:: Provided information ::

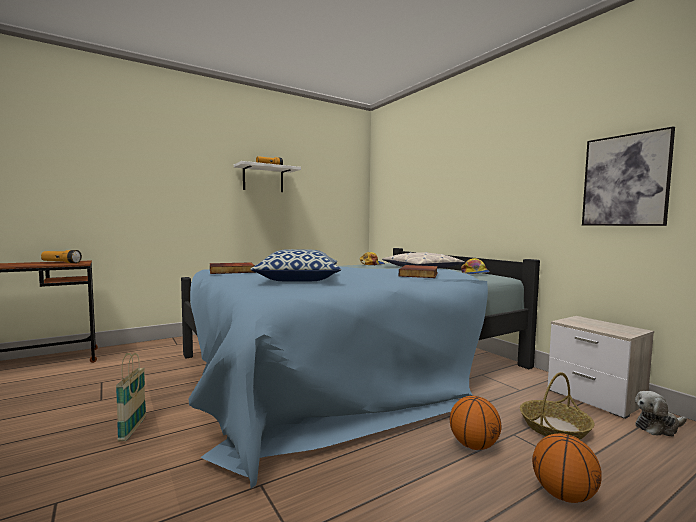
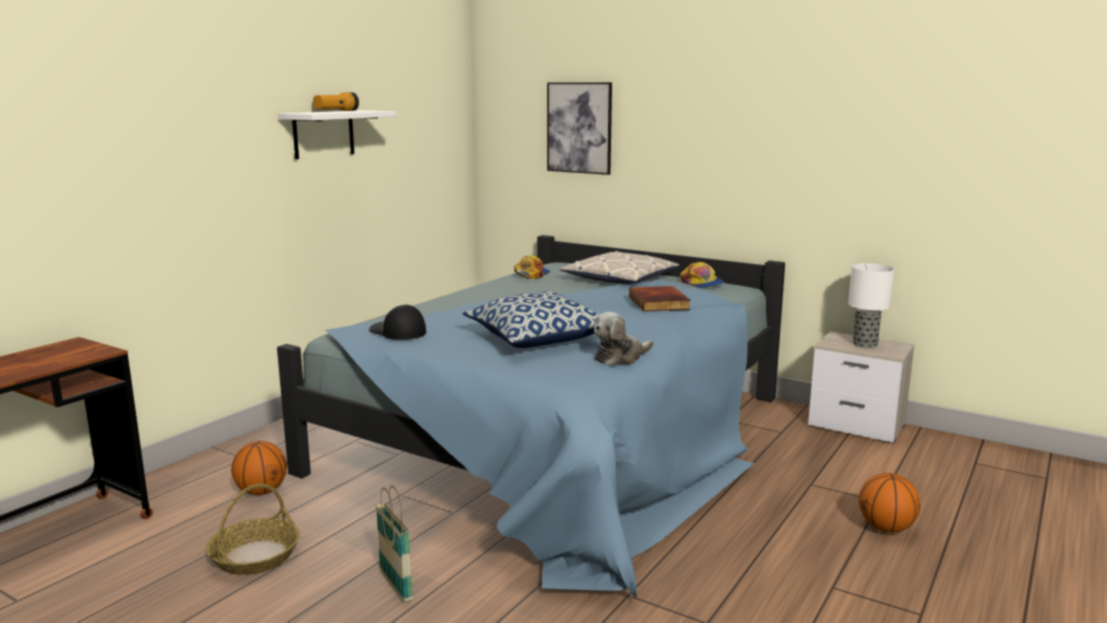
camera: 25 degrees left, 10 degrees up
(61, 262) = (56, 354): flashlight -> none
(231, 271) = (397, 331): book -> cap
(474, 445) = (785, 505): basketball -> basketball (261, 492)
(554, 427) = (841, 468): basket -> basket (255, 556)
(601, 325) = (865, 344): none -> table lamp
(625, 180) = (890, 171): picture -> picture (579, 128)
(658, 427) = (923, 446): plush toy -> plush toy (620, 358)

:::

## Task statement:
With the line containing "(231, 271) = (397, 331): book -> cap" as the start, transcribe each line through the end of the listing above, exactly and only.

## Answer to this task:
(231, 271) = (397, 331): book -> cap
(474, 445) = (785, 505): basketball -> basketball (261, 492)
(554, 427) = (841, 468): basket -> basket (255, 556)
(601, 325) = (865, 344): none -> table lamp
(625, 180) = (890, 171): picture -> picture (579, 128)
(658, 427) = (923, 446): plush toy -> plush toy (620, 358)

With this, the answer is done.